Local organizations are gearing up to meet the needs of the community.

Over the last year, the economic impact of the pandemic has affected people in various ways — including being able to afford groceries.

“We have a lot of families coming in. We have single moms with their kids coming in. We have whole families. We’ve got a trailer court that’s not far from here that we just get kids coming by themselves after school,” said Mark Meier, the founder of Heavens Helpers Soup Cafe.

With the warmer months ahead, Heavens Helpers Soup Cafe in Bismarck says the summer months are the busiest for them, especially with kids.

“Because they’re out and about. They’re riding their bikes. And they know they can stop in here anytime for a good meal,” explained Meier.

With kids being out of school soon for summer break, organizations like the Great Plain Food Bank have identified the need for free meals in the community.

“A lot of them relied on those school meals that they would get especially this year because most places breakfast and lunch was free to those kids. So going into the summer a lot could worry about where their next meal was going to come from,” said Jenae Meske, the program manager of the Youth Summer Meals for the Great Plains Food Bank.

With record numbers over the last year, the food bank has more than doubled to 18 locations across the state for their Youth Summer Meals program; with locations in Grenora, Trenton and Bismarck.

This year they’re adding a little more to the menu.

“So it’s going to have a green component.
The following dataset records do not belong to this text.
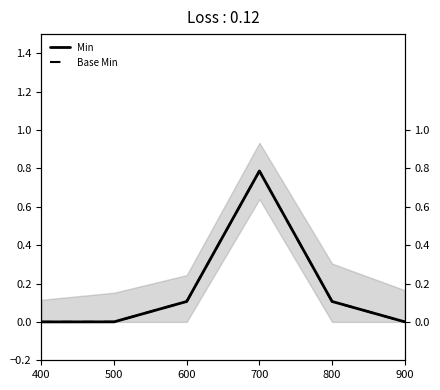

Reading right to left, transcribe all the data shown in this chart.

Min: 900=0.0	800=0.1	700=0.8	600=0.1	500=0.0	400=0.0
Base Min: 900=0.0	800=0.1	700=0.8	600=0.1	500=0.0	400=0.0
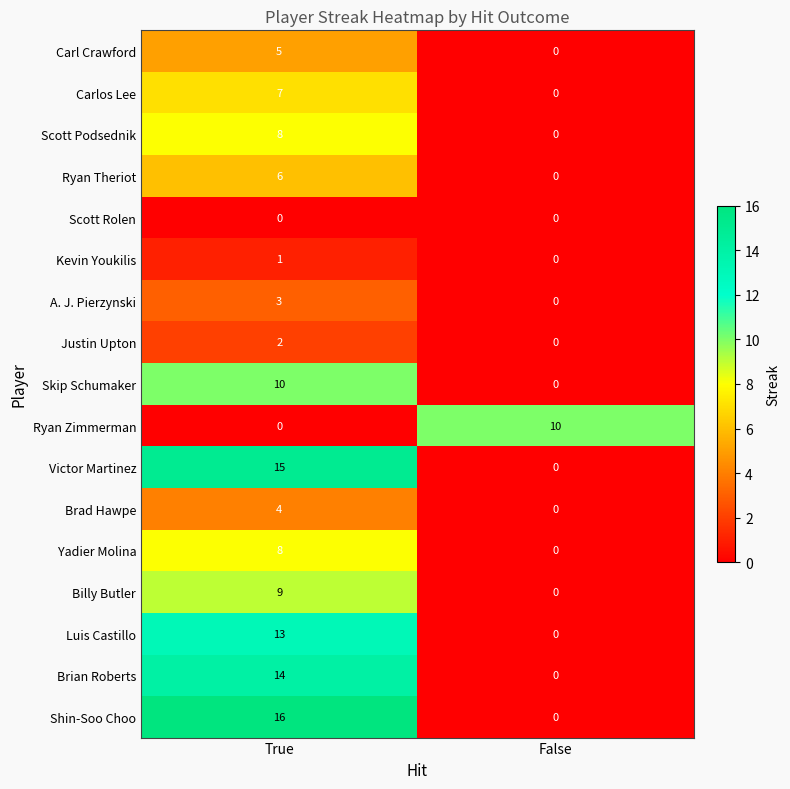

Read the Brad Hawpe value at True.

4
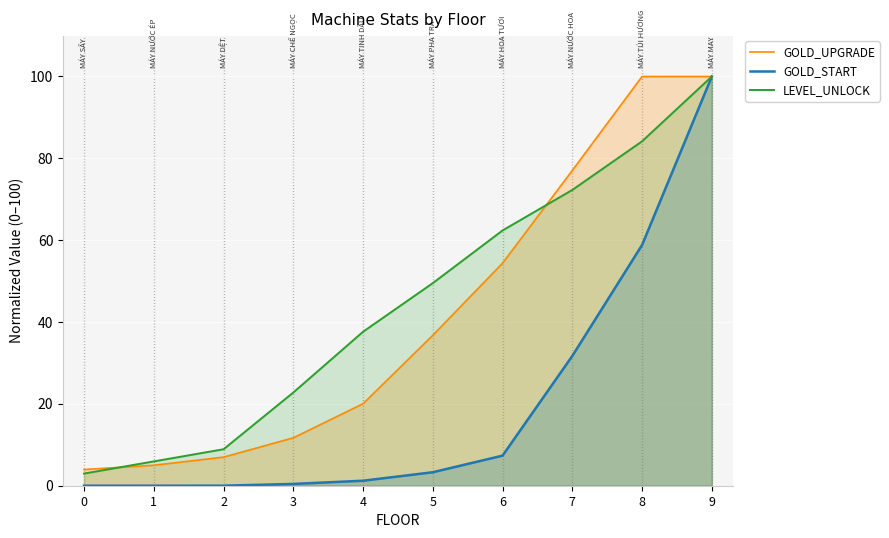

Reading right to left, extract all data points from this chart.

GOLD_UPGRADE: 9=100.0	8=100.0	7=77.0	6=54.4	5=36.8	4=20.0	3=11.7	2=7.0	1=5.0	0=4.0
GOLD_START: 9=100.0	8=58.8	7=31.7	6=7.4	5=3.3	4=1.2	3=0.4	2=0.0	1=0.0	0=0.0
LEVEL_UNLOCK: 9=100.0	8=84.2	7=72.3	6=62.4	5=49.5	4=37.6	3=22.8	2=8.9	1=5.9	0=3.0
Couple different fruit and veggie options, a protein and milk. All of that will be prepackaged together, specifically to our Bismarck site at Kiwanis Park, it will be a box. So each kid will get a box like this and it will have 5 days worth of meals in there,” explained Meske.

The food bank is expecting to serve over 840 kids at the various sites throughout the summer.

Before the pandemic kids would have to eat on-site, but since then the USDA has issued waivers, granting families the opportunity to take meals and food home with them.